A la fin de ce récit tragique d’un épisode qui fit, l’a-t-on oublié plusieurs milliers de morts parmi les insurgés parisiens, Victor Hugo raconte une rencontre qu’il eut secrètement avec le neveu de Louis Napoléon, Lucien Bonaparte, qui lui propose de faire arrêter le futur empereur par quelques gardes qu’il peut commander. Hugo, le grand Hugo, lui répond que c’est au peuple de se soulever pour défendre la république et non pas de commettre un acte factieux contre un factieux.
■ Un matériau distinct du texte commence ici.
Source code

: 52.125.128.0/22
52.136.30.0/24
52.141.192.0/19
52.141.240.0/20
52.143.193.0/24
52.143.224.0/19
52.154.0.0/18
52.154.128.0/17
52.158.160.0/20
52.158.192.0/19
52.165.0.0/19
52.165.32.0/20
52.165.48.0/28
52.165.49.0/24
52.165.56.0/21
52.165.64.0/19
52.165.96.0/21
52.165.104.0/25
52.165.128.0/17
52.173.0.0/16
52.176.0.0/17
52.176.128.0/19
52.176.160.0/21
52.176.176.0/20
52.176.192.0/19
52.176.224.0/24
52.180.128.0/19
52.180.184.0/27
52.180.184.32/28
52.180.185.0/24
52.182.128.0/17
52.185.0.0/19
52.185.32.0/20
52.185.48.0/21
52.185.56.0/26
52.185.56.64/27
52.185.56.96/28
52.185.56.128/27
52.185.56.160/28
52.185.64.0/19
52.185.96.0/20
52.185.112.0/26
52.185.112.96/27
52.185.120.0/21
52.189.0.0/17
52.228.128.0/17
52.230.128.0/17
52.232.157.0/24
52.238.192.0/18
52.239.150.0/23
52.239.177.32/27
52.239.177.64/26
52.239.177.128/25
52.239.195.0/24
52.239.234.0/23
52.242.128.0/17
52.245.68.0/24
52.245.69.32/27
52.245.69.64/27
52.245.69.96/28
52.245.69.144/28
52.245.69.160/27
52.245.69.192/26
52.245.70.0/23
Malheureusement, malgré l’héroïque résistance des barricades vite écrasées par la troupe restée fidèle au futur empereur, le peuple se résigna à voir disparaître cette république qu’il avait si vaillamment imposée en 1848.

Et Hugo partit à Jersey, et Napoléon III eut la bonne idée de provoquer la guerre de 1870 qui fut ce désastre stupide de la défaite de Sedan et la perte de l’Alsace-Lorraine qui conduisit inéluctablement à deux guerres mondiales et quelques dizaines de millions de morts.

“[Lucien Bonaparte] s’arrêta encore, puis continua :

— C’est pourquoi je suis venu cette nuit chez vous ; je veux secourir cette grande gloire blessée. En vous conseillant ce que je vous conseille, si vous le faites, si la gauche le fait, je sauve le premier Napoléon ; car si un second crime est déposé sur sa gloire, cette gloire disparaît. Oui, ce nom s’effondrerait, et l’histoire n’en voudrait plus. Je vais plus loin et je complète ma pensée. Je sauve aussi le Napoléon actuel, car lui qui déjà n’a pas de gloire, n’aurait que le crime. Je sauve sa mémoire du pilori éternel. Donc arrêtez-le.

Il était vraiment et profondément ému. Il reprit :

— Quant à la République, pour elle, l’arrestation de Louis Bonaparte, c’est la délivrance. J’ai donc raison de dire que, par ce que je vous propose, je sauve ma famille et mon pays.

— Mais, lui dis-je, ce que vous me proposez est un coup d’État.

— Croyez-vous ?

— Sans doute. Nous sommes la minorité et nous ferions acte de majorité. Nous sommes une portion de l’Assemblée, nous agirions comme si nous étions l’Assemblée entière. Nous qui condamnons toute usurpation, nous usurperions. Nous porterions la main sur un fonctionnaire que l’Assemblée seule a le droit de faire arrêter. Nous, les défenseurs de la Constitution, nous briserions la Constitution. Nous, les hommes de la loi, nous violerions la loi. C’est un coup d’État.

— Oui, mais un coup d’État pour le bien.

— Le mal fait pour le bien reste le mal.

— Même quand il réussit ?

— Surtout quand il réussit.

— Pourquoi ?

— Parce qu’alors il devient exemple.”

Victor Hugo “Histoire d’un Crime” quatrième journée

J’admire beaucoup Hugo et la noblesse de sa pensée, mais l’histoire des hommes est cruelle et sans pitié et j’ose croire que si Hugo avait, par une sorte de prémonition, eu connaissance des souffrances indescriptibles que sa louable décision allait entraîner, il l’eut révisée.